I am using HTML::StickyQuery(HTML::Parser) for <a href="...">.
https://github.com/s-aska/p5-Plack-Session-State-URI/blob/master/lib/Plack/Session/State/URI.pm#L46
It might be best to together <form> and <a>.
Performance than now to improve :)
I see that HTML::StickyQuery
is meant to add parameters to all <a>
tag hyperlinks, and it is based on HTML::Parser
. However, it appears that HTML::StickyQuery
doesn't provide any hooks into the parsing process so that we could add <form>
too. It seems that HTML::FillInForm
might do exactly what we need for the form, and it too uses HTML::Parser
. We just have to figure out how to use both without having to parse twice. Perhaps it will require sending patches upstream to these two other modules. Studying the code of each, it looks to me like the base HTML::Parser
just calls a given method for start tags, end tags, comments, text, etc., and these process the markup data and concatenate to the $self->{output}
string.
Firstly, it sounds very inefficient to concatenate onto the output string that many times (it would probably create a ton of temporary strings, whereas a smarter, lower-level interface to Perl strings could concatenate them all at once). That seems like it might be a design flaw of HTML::Parser
, but I'm not familiar with the alternatives in Perl (e.g., in .NET you have a StringBuilder
class).
Secondly, this makes it difficult to combine both effects without parsing twice. Instead of manipulating the tag text through an API, allowing multiple processes to have their turn, they just assume that they own the entire parser and modify the output string. Perhaps it would work though if we implemented a wrapper that checked the tag name and dispatched to each type of parser's methods... E.g., (this is a big hack just to demonstrate a POSSIBLE idea)
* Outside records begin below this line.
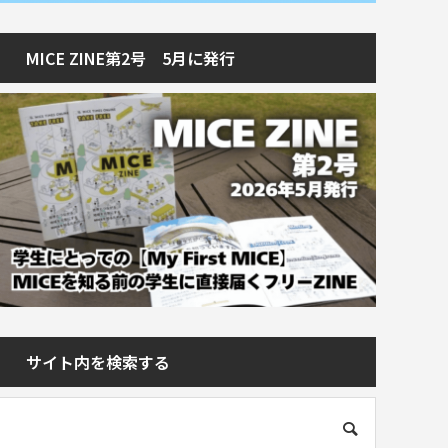
MICE ZINE第2号 5月に発行
サイト内を検索する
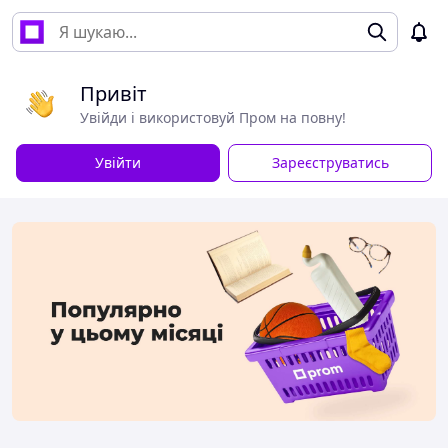
Привіт
Увійди і використовуй Пром на повну!
Увійти
Зареєструватись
package HTML::StickyParams;
use parent qw/HTML::Parser/;
use HTML::FillInForm;
use HTML::StickyQuery;
sub new {
my ($class) = @_;
my $fif = HTML::FillInForm->new( ... );
my $stq = HTML::StickyQuery->new( ... );
my $self = bless { %$fif, %$stq }, $class;
$self->{fif_} = bless $self, ref $fif;
$self->{stq_} = bless $self, ref $stq;
return $self;
}
sub fif_ { shift->{fif_} }
sub stq_ { shift->{stq_} }
sub start {
my ($self, $tagname, $attr, $attrseq, $origtext) = @_;
my $child = do {
if($tag_name eq 'form') {
$self->fif_;
} elsif ($tag_name eq 'a') {
$self->stq_;
}
} or return;
$child->start(@_);
}
In theory something like that could work, but it would be a huge hack that could break when the internals of either package changed, and it would also depend on merging the state of HTML::FillInForm
and HTML::StickyQuery
into our own HTML::Parser
subclass and hoping that nothing collides...
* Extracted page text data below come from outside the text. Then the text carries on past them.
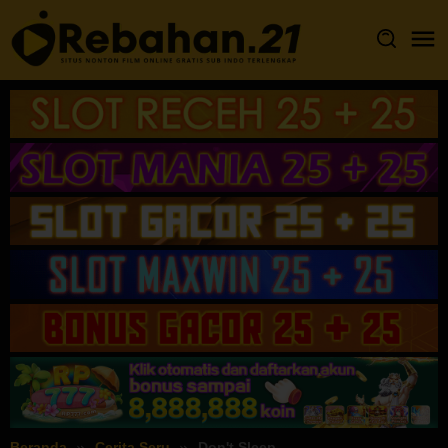
Loncat
ke
konten
Beranda
Cerita Seru
Don't Sleep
A cleaner approach might be to patch both packages, split their methods (e.g., start
) into two: one that describes the work to do, and another that actually does it, preferrably through a standard method that translates some kind of object representation into the actual changes. But that's quite a lot of effort for this little bit. It might be easier to just copy both modules and merge them ourselves into a new package that doesn't depend on either. Then we'd control the code and they couldn't break it on us. The downside is duplicated code...
I hope that there's a much easier way that I'm missing...
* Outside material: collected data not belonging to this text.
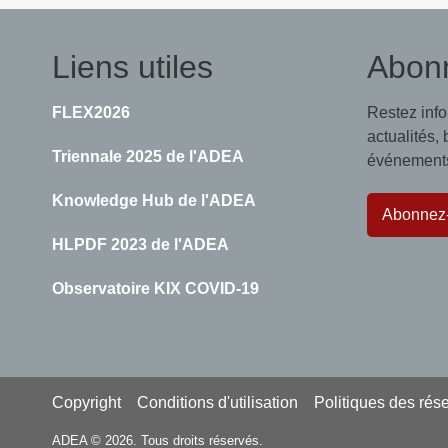
Liens utiles
Abon
FLEX2026
Restez inf
actualités,
Triennale 2025 de l'ADEA
événements,
Knowledge Hub de l'ADEA
Abonnez
HLPDF 2023 de l'ADEA
Observatoire KIX COVID-19
Footer
Copyright
Conditions d'utilisation
Politiques des rés
ADEA © 2026. Tous droits réservés.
I think that it is good that approach.
Hello,
As mentioned in the other issue I have been assigned this CPAN module as a pull request challenge assignment for January. I have begun attempting to tidy things up where I can. The work is currently a work in progress in my
wip/tidy
branch, which I am overwriting regularly (push -f).A snapshot has been pushed to
preview/tidy/1
(https://github.com/bambams/p5-Plack-Session-State-URI/tree/preview/tidy/1) which I will leave intact for your review (it is static). Please review it and let me know if there are any changes you like, changes you hate, and if there's some common ground to be met. I'd really appreciate you helping to steer me in the correct direction so my time isn't wasted and neither is yours. If there are things you want, but others you don't, let me know and I'll try to do the work of rebasing the branch until you're happy with it. Thanks.